Among other projects quickly moving forward is one to store more water outside the lake, including on private property, and another to unclog culverts south of the lake. A prominent state senator, Joe Negron, recently held a hearing in Stuart to talk about the problems stemming from the lake and possible solutions.
A top priority is repairing the frail Herbert Hoover Dike surrounding Lake Okeechobee, which is more than half the size of Rhode Island and is renowned for its bass fishing. A 2006 report on the lake found that the dike, long ranked among the most vulnerable in the country, posed a “grave and imminent danger.” But the repairs take time and large amounts of money.

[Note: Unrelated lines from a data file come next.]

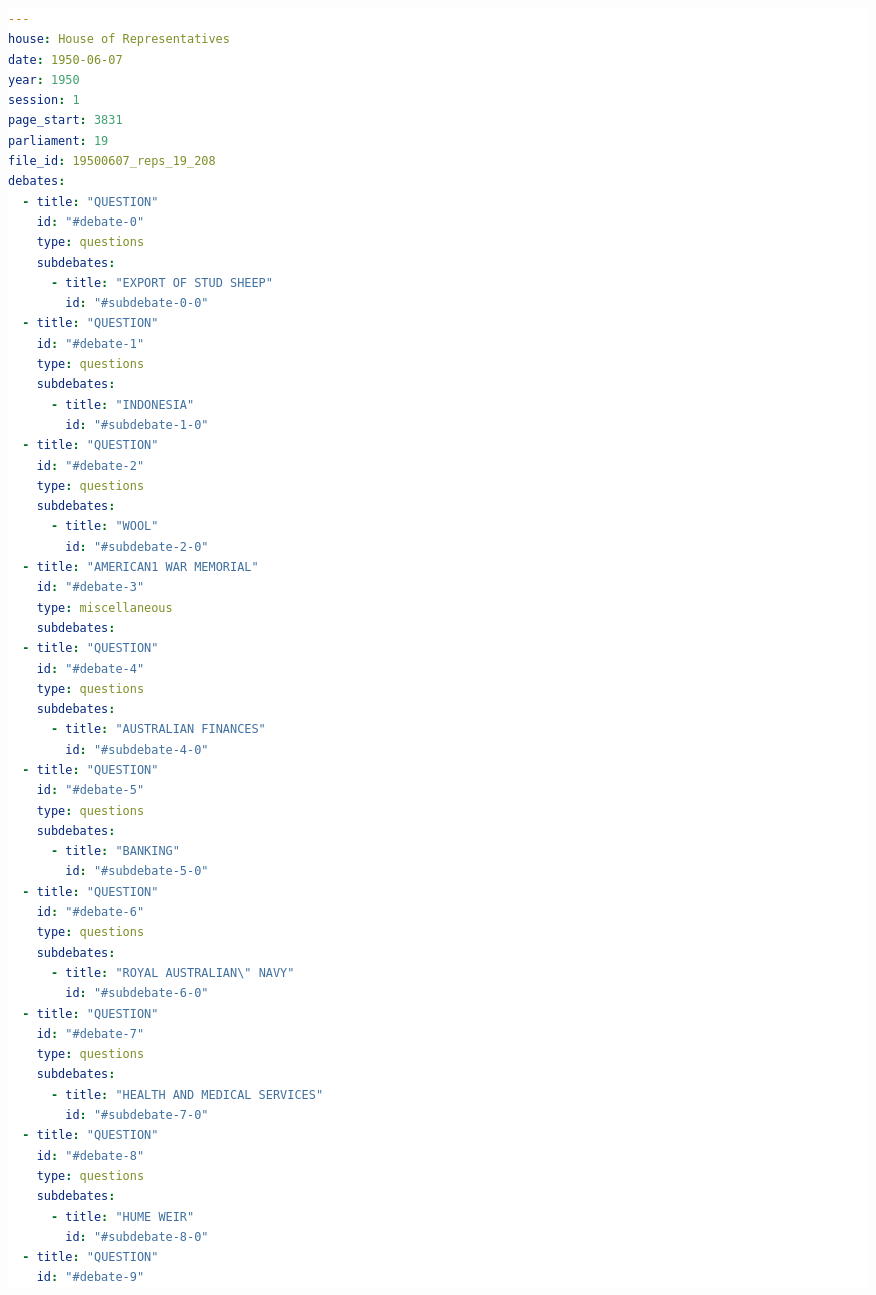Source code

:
```yaml
---
house: House of Representatives
date: 1950-06-07
year: 1950
session: 1
page_start: 3831
parliament: 19
file_id: 19500607_reps_19_208
debates:
  - title: "QUESTION"
    id: "#debate-0"
    type: questions
    subdebates:
      - title: "EXPORT OF STUD SHEEP"
        id: "#subdebate-0-0"
  - title: "QUESTION"
    id: "#debate-1"
    type: questions
    subdebates:
      - title: "INDONESIA"
        id: "#subdebate-1-0"
  - title: "QUESTION"
    id: "#debate-2"
    type: questions
    subdebates:
      - title: "WOOL"
        id: "#subdebate-2-0"
  - title: "AMERICAN1 WAR MEMORIAL"
    id: "#debate-3"
    type: miscellaneous
    subdebates:
  - title: "QUESTION"
    id: "#debate-4"
    type: questions
    subdebates:
      - title: "AUSTRALIAN FINANCES"
        id: "#subdebate-4-0"
  - title: "QUESTION"
    id: "#debate-5"
    type: questions
    subdebates:
      - title: "BANKING"
        id: "#subdebate-5-0"
  - title: "QUESTION"
    id: "#debate-6"
    type: questions
    subdebates:
      - title: "ROYAL AUSTRALIAN\" NAVY"
        id: "#subdebate-6-0"
  - title: "QUESTION"
    id: "#debate-7"
    type: questions
    subdebates:
      - title: "HEALTH AND MEDICAL SERVICES"
        id: "#subdebate-7-0"
  - title: "QUESTION"
    id: "#debate-8"
    type: questions
    subdebates:
      - title: "HUME WEIR"
        id: "#subdebate-8-0"
  - title: "QUESTION"
    id: "#debate-9"
```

Last year, the Corps of Engineers finished shoring up one section of the dike. It has now shifted gears and is working on replacing or repairing some of the lake’s 32 huge culverts and conducting a further analysis of the dike. “It doesn’t take long at all to realize what a complex web water management is in South Florida,” said John Campbell, a corps spokesman. “There are no easy fixes anywhere.” The corps built the dike after two hurricanes smashed into the region in the 1920s, flooding the area and killing 2,500 people. Decades later, its flaws are evident. For one, it was built with earthen mounds. Hurricanes and storms have taken bites out of it, causing leaks in the past.
But there is another intractable problem, as well. The corps dug channels to funnel water from the Kissimmee River into the lake and prevent flooding to the north. The channels propel the water so swiftly that six times more water can pour into the lake than the corps can pump out. When it rains heavily, the lake swells quickly. As a result, the corps starts discharging water when the level rises above 15 ½ feet, although some leeway exists depending on the weather. This summer it hit 16 feet, close to a record high for August. The corps began to release water as quickly as it could, further damaging the estuaries. “There is no button we can push to magically lower the lake if the inflows coming in exceed the outflows,” Mr. Campbell said.

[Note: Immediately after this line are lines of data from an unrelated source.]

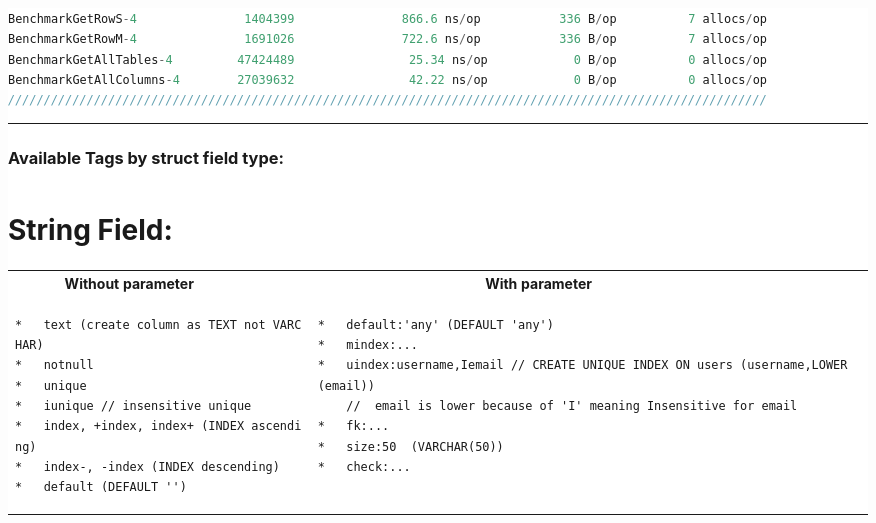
 ```go
BenchmarkGetRowS-4               1404399               866.6 ns/op           336 B/op          7 allocs/op
BenchmarkGetRowM-4               1691026               722.6 ns/op           336 B/op          7 allocs/op
BenchmarkGetAllTables-4         47424489                25.34 ns/op            0 B/op          0 allocs/op
BenchmarkGetAllColumns-4        27039632                42.22 ns/op            0 B/op          0 allocs/op
//////////////////////////////////////////////////////////////////////////////////////////////////////////
```



---
### Available Tags by struct field type:

# String Field:
<table>
<tr>
<th>Without parameter&nbsp;&nbsp;&nbsp;&nbsp;&nbsp;&nbsp;&nbsp;&nbsp;&nbsp;&nbsp;&nbsp;&nbsp;&nbsp;&nbsp;&nbsp;&nbsp;</th>
<th>With parameter&nbsp;&nbsp;&nbsp;&nbsp;&nbsp;&nbsp;&nbsp;&nbsp;&nbsp;&nbsp;&nbsp;&nbsp;&nbsp;&nbsp;&nbsp;&nbsp;&nbsp;&nbsp;&nbsp;&nbsp;&nbsp;&nbsp;&nbsp;&nbsp;&nbsp;&nbsp;&nbsp;</th>
</tr>
<tr>
<td>
 
```
*  	text (create column as TEXT not VARCHAR)
*  	notnull
*  	unique
*   iunique // insensitive unique
*  	index, +index, index+ (INDEX ascending)
*  	index-, -index (INDEX descending)
*  	default (DEFAULT '')
```
</td>
<td>

```
* 	default:'any' (DEFAULT 'any')
*	mindex:...
* 	uindex:username,Iemail // CREATE UNIQUE INDEX ON users (username,LOWER(email)) 
	// 	email is lower because of 'I' meaning Insensitive for email
* 	fk:...
* 	size:50  (VARCHAR(50))
* 	check:...
```

</td>
</tr>
</table>
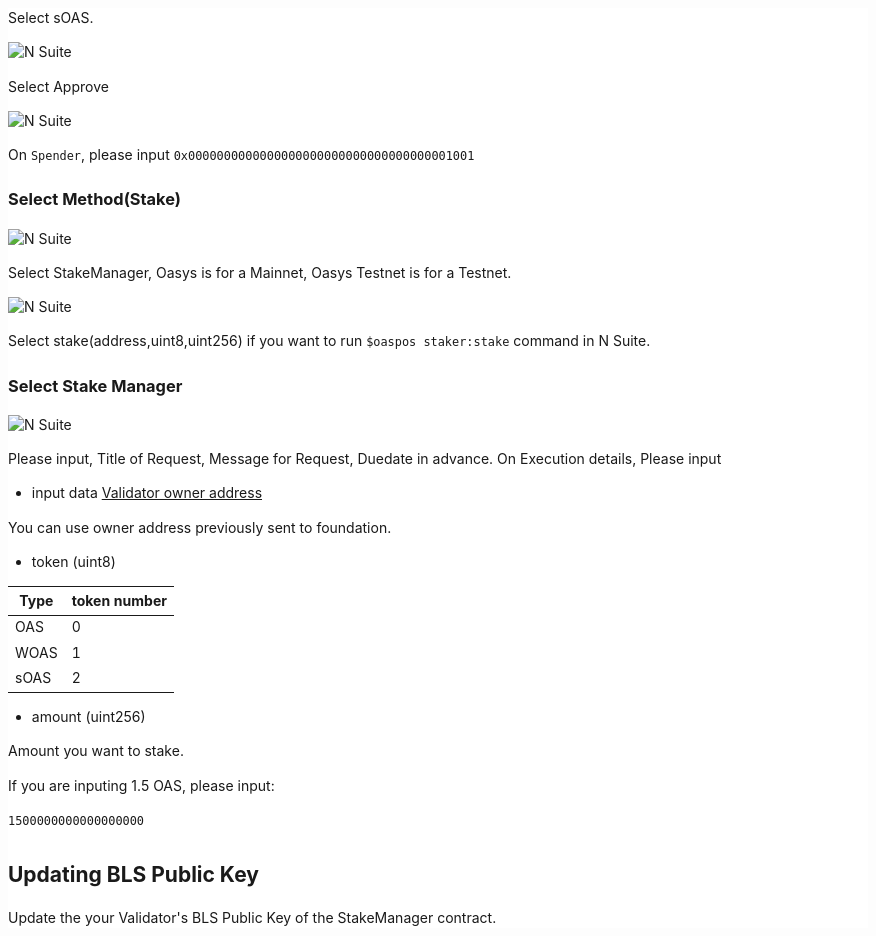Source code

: Select sOAS.

![N Suite](/img/docs/techdocs/nsuite/approve.png)

Select Approve

![N Suite](/img/docs/techdocs/nsuite/spend.png)

On `Spender`, please input `0x0000000000000000000000000000000000001001`

### Select Method(Stake)

![N Suite](/img/docs/techdocs/nsuite/2.png)

Select StakeManager, Oasys is for a Mainnet, Oasys Testnet is for a Testnet.

![N Suite](/img/docs/techdocs/nsuite/stake.png)

Select stake(address,uint8,uint256) if you want to run `$oaspos staker:stake` command in N Suite.

### Select Stake Manager

![N Suite](/img/docs/techdocs/nsuite/stake2.png)

Please input, Title of Request, Message for Request, Duedate in advance.
On Execution details, Please input 

- input data [Validator owner address](/docs/architecture/hub-layer/validator-account#validator-owner-owner-account)

You can use owner address previously sent to foundation.

- token (uint8)

| Type | token number |
|-----------|-----------|
| OAS| 0 |
| WOAS| 1 |
| sOAS| 2 |


- amount (uint256)

Amount you want to stake. 

If you are inputing 1.5 OAS, please input: 

```
1500000000000000000
```

## Updating BLS Public Key
Update the your Validator's BLS Public Key of the StakeManager contract.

Mr. Scott has accused the federal government of dragging its feet on making dike repairs and paying its share of the cost. But environmentalists say Mr. Scott and the Legislature have slashed the budget of the South Florida Water Management District, which oversees the state’s water flow, and have put in place some inexperienced managers. Meanwhile, the peak of hurricane season has arrived. “The lake is slowly beginning to recede a bit,” said Ernie Barnett, the interim executive director for the South Florida Water Management District. “But the concern is still there. All it will take is one tropical storm to put us in a massive crisis mode.”
The rush of fresh water, both from the lake and its own river basin, has had an immediate impact on the St. Lucie River estuary to the east. Life in and around it has come to a standstill this summer — one recent afternoon, boats could be tallied on one hand. Fishing piers sat forlorn. Any fish capable of swimming away have already done so. Salinity in the estuary is at zero percent, said Mr. Perry, of the Florida Oceanographic Society. The bay, which abuts picturesque downtown Stuart, is about as inviting as someone else’s filthy bath water. “Advisory,” read the warning signs around the estuary. “High bacteria levels. Avoid contact with the water. Increased risk of illness at this time.”
Lake Okeechobee, with its prized bass, is also struggling. Phillip Roland, the mayor of Clewiston, a lakeside town of 7,000, has witnessed many of the lake’s travails: the 1947 hurricane that drove water over the dike; seasons of drought that starved the lake, followed by storms that weakened the dike. But he is skeptical of the hubbub, unsure that it will amount to change. “I’ve seen this time after time,” Mr. Roland said wryly. “This problem hasn’t just started.”